As an example, the World Cup has been ongoing for the last few days so the course provides a FIFA webpage that publishes information on football agents in Cyprus. The formula for extracting the first table on the page is =ImportHtml(“”,”table”,1). Be warned though, you cannot just copy and paste from a Page or Word document or even blog post.

The New Community Paradigms wiki provides a variety of different of organizations, often through Facebook connections, outside the framework of institutional government that can provide knowledge and advice on a range of issues.

You need to map out what you’re interested in and which organizations, both governmental and non-governmental deal with that area. You might also seek other experts or pro-amateurs that collect and publish data by thinking about the people affected by the issue that interests you.

If looking for data in specialized areas of knowledge then you need to understand the jargon or professional language used in that arena. Sometimes you have to pick up the telephone and ask someone.

Data journalism pursues in depth analytical stories that may be beyond the capacity or interest of an organization focused on particular community issues. There may be times though when statistics or data on a certain issue are needed to make a case for change in a community. There are a number of different types of sources of information available to build a case for change.

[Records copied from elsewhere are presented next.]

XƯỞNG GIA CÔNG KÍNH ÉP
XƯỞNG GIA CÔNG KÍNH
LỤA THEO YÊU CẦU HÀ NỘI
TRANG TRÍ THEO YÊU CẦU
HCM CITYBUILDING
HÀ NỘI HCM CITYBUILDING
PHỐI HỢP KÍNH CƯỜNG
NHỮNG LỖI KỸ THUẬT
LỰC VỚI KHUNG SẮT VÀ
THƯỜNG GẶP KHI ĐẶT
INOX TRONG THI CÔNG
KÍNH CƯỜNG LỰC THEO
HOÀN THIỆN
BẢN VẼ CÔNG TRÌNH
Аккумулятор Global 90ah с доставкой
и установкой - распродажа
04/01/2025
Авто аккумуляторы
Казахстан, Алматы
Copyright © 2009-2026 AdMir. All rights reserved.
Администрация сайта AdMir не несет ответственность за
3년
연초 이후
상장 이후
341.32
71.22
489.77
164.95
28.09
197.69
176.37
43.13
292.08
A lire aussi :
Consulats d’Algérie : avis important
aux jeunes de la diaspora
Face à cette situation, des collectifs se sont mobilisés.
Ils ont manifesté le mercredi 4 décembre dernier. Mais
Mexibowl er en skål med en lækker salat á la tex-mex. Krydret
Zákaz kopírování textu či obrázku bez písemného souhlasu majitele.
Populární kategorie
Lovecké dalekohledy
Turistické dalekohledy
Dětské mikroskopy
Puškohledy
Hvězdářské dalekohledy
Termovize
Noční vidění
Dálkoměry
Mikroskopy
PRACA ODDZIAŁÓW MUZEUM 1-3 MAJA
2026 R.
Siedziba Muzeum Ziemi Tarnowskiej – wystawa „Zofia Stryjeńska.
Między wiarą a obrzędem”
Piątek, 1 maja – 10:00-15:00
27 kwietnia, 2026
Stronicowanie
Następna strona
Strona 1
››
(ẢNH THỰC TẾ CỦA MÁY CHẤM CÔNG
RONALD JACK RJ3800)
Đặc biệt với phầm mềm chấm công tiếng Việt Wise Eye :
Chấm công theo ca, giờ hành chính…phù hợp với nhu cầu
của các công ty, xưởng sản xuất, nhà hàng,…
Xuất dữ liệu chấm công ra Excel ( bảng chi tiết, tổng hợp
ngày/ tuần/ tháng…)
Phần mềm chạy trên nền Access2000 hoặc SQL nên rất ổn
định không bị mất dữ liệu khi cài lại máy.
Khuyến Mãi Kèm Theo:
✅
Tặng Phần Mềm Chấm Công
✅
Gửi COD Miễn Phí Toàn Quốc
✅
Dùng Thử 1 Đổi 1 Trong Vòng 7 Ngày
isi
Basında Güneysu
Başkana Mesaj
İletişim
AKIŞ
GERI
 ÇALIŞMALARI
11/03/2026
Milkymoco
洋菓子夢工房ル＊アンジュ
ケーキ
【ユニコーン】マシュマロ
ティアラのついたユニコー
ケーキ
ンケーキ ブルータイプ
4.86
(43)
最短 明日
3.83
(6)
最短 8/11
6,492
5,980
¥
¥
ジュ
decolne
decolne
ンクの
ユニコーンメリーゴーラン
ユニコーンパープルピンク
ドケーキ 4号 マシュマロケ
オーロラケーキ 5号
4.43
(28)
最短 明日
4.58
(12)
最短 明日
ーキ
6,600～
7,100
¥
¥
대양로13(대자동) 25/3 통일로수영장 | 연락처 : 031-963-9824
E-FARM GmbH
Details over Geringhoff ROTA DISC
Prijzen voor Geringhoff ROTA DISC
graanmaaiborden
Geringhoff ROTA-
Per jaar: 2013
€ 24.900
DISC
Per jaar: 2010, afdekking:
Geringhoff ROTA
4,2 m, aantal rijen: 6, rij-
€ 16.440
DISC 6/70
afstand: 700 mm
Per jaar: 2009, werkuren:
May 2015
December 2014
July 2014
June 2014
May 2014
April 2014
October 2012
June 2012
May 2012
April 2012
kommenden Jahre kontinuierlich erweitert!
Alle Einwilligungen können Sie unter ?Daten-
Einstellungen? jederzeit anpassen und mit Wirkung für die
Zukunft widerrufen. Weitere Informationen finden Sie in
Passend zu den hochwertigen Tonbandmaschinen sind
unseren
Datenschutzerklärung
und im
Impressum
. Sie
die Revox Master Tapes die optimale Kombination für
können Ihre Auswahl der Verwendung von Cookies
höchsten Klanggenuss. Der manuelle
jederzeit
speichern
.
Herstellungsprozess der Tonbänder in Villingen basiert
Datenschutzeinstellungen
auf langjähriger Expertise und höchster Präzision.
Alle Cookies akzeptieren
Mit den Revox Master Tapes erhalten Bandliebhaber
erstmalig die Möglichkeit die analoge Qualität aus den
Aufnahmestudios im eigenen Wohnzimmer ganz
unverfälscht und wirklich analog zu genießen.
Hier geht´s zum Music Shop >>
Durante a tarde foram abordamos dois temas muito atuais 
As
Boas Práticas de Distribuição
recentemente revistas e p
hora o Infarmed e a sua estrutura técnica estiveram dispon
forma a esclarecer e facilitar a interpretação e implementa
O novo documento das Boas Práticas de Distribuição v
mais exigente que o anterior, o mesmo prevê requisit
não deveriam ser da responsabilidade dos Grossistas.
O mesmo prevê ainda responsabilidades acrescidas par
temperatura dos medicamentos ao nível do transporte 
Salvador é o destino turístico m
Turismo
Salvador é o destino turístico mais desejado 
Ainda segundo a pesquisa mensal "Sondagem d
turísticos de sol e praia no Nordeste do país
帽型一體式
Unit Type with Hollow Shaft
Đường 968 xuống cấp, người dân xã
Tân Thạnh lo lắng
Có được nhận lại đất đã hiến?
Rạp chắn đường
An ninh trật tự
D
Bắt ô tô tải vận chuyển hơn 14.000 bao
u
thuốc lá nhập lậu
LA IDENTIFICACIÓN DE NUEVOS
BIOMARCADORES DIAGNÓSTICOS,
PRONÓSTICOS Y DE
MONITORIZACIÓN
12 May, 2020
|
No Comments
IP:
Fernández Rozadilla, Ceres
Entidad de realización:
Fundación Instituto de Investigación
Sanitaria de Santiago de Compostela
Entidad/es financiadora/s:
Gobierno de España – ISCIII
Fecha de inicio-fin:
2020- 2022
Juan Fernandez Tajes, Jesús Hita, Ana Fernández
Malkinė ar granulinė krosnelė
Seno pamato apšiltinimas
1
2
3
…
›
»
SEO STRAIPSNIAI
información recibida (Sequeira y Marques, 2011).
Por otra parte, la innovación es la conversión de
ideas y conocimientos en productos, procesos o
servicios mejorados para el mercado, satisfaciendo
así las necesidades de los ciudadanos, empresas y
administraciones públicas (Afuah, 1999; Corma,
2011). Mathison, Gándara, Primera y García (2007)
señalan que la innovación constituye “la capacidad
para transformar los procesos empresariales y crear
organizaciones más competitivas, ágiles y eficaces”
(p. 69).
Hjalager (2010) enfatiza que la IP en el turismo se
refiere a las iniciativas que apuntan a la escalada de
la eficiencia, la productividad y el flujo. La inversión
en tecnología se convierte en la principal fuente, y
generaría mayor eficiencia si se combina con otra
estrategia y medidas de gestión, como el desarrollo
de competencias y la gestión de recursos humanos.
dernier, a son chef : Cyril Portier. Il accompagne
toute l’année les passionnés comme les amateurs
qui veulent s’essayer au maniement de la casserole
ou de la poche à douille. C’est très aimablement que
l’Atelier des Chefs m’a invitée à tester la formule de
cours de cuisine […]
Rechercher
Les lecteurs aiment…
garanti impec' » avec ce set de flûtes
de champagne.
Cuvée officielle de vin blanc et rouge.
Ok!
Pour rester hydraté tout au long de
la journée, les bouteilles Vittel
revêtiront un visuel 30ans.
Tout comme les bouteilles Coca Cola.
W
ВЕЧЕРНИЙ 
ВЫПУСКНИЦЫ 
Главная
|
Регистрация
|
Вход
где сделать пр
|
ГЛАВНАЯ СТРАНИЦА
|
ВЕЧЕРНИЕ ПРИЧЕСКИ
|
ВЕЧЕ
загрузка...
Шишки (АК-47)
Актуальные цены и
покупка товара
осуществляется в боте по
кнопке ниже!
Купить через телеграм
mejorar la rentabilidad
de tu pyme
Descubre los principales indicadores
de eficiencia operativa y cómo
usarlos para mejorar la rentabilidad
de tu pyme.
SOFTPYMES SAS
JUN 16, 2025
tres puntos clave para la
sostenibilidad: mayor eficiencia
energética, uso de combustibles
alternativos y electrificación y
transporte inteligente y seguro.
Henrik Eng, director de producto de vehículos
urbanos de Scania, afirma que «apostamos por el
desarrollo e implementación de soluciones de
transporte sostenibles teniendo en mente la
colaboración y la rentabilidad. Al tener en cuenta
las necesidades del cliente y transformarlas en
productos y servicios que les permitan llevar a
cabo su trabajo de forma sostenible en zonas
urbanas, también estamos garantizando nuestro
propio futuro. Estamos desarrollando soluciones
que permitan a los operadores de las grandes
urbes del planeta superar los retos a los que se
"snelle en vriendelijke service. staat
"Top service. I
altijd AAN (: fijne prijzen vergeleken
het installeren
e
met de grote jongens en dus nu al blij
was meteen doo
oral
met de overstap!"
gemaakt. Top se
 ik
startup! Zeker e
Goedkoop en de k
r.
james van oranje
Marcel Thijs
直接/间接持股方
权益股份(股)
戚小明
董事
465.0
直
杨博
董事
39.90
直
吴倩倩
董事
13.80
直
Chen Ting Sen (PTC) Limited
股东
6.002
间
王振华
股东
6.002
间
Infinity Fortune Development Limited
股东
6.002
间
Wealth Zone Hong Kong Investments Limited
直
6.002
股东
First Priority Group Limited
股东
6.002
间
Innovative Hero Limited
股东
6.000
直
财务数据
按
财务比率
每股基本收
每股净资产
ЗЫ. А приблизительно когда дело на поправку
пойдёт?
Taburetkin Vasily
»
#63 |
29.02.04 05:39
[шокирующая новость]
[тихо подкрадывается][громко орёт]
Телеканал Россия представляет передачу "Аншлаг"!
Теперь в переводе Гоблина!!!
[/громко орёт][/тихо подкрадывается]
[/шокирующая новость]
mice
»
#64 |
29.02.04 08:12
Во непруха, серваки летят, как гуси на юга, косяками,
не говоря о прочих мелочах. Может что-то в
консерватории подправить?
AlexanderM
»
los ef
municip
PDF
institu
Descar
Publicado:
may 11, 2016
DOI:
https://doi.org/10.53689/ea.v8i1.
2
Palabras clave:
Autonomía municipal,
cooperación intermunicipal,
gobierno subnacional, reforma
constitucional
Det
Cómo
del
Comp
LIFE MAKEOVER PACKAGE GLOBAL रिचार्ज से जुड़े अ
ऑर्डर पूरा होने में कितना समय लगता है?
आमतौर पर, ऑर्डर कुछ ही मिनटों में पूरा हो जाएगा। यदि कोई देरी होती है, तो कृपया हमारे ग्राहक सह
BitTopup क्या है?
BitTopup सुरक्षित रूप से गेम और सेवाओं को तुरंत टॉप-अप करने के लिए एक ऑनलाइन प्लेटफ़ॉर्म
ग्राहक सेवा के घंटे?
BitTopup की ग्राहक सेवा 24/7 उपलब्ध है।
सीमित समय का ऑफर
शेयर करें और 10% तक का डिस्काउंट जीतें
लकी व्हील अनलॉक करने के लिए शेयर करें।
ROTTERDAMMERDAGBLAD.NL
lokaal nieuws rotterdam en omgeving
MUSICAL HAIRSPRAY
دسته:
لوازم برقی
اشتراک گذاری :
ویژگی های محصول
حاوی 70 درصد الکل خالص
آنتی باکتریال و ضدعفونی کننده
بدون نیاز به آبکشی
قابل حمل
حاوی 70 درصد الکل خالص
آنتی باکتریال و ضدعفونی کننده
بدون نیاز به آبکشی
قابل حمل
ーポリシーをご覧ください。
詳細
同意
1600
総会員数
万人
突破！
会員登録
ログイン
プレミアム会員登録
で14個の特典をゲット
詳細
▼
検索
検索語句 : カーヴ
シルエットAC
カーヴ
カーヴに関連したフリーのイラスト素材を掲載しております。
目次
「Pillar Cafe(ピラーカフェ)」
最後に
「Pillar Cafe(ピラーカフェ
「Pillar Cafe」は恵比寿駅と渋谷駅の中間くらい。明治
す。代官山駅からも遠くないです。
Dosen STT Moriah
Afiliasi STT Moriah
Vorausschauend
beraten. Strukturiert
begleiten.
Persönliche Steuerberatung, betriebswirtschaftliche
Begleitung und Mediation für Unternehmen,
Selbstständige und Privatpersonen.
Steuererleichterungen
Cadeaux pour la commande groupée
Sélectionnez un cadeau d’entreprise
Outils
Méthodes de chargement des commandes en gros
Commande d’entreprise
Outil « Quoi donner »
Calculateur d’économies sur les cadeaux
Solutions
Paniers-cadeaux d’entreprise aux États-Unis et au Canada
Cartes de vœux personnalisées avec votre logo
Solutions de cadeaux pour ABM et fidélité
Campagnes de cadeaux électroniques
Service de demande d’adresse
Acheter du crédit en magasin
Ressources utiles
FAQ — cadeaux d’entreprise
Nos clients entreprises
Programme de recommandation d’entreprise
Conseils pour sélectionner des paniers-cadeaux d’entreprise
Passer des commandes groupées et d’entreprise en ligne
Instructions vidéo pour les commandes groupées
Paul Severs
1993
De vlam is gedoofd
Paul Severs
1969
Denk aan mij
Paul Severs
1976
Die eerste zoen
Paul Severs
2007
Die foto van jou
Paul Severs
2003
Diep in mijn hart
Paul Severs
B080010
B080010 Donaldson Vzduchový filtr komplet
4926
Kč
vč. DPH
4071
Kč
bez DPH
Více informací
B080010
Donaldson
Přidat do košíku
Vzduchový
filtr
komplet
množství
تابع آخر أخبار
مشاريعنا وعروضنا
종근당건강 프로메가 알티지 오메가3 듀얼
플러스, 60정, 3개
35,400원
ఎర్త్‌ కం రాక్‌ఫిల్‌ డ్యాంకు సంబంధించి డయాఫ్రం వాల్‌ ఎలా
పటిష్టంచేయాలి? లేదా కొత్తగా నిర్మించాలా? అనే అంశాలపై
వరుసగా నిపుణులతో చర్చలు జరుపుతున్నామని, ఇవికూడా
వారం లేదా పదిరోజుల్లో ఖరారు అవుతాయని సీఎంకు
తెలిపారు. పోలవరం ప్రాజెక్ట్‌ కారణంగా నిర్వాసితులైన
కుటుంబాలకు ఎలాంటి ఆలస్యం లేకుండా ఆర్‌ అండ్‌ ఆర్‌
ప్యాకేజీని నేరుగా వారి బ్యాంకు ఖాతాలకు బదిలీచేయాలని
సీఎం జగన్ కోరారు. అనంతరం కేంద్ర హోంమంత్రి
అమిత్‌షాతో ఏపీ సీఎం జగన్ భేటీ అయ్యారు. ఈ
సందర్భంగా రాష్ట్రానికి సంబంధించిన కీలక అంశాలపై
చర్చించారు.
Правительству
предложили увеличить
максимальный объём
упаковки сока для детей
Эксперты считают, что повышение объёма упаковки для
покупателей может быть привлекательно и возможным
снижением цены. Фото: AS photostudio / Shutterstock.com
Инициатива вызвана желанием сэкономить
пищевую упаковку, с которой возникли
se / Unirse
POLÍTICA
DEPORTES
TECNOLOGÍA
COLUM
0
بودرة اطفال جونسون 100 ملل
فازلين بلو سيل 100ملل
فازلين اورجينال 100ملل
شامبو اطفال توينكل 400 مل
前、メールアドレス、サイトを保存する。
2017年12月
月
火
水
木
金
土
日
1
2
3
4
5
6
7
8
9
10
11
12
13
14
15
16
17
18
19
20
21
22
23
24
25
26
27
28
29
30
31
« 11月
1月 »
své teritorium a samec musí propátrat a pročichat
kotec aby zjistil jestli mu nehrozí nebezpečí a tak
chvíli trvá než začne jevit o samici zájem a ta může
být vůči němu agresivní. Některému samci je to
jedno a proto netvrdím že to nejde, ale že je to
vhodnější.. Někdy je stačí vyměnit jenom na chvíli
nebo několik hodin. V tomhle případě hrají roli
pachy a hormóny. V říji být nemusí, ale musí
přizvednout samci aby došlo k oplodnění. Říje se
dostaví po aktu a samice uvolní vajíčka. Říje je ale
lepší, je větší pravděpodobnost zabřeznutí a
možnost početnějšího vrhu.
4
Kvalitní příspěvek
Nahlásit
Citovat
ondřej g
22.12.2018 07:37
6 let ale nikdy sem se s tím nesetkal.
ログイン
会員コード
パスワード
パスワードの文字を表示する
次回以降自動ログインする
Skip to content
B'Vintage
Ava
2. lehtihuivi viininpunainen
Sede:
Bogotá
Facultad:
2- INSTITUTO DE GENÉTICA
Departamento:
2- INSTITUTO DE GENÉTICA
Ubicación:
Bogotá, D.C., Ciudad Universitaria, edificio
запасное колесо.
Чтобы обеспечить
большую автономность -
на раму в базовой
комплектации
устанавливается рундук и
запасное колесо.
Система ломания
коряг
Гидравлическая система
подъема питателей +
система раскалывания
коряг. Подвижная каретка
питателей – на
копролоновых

1) National statistical organizations

2) Local, regional and national governments and departments

3) International bodies

4) Regulators and auditing bodies

5) Charities and non-profit institutions

6) Corporations

7) Professional bodies and unions

8) Open data initiatives in your field

Google’s Public Data page

The Guardian’s datastore


At some point, these efforts take on the aspects of a long term campaign by an established and organized group rather than one time issues. Maintaining a data library then becomes essential. The course suggests using social bookmarking services such as Delicious or This site uses the Diigo Group Page feature for new community paradigms to organize sites and related tags. You can also keep records of your sources in a master document (Google Docs, Microsoft Excel). Proper tagging allows you to find your data fast.

If starting to work as an organized group for change through new community paradigms, then the basic idea behind organizing your means of accessing, extracting, collecting and analyzing data in this fashion is the same as it is for data journalism.

"If you need to do something more than once, get a computer to do it for you," Charles Arthur (The Guardian).

Finally, even if the data is not available or not made accessible by a government institution or city hall, it still raises questions. Why is there a lack of data? What are the implications if certain data is not collected? What about data that exists but is not shared? These concerns still fall under the endeavor to create new community paradigms.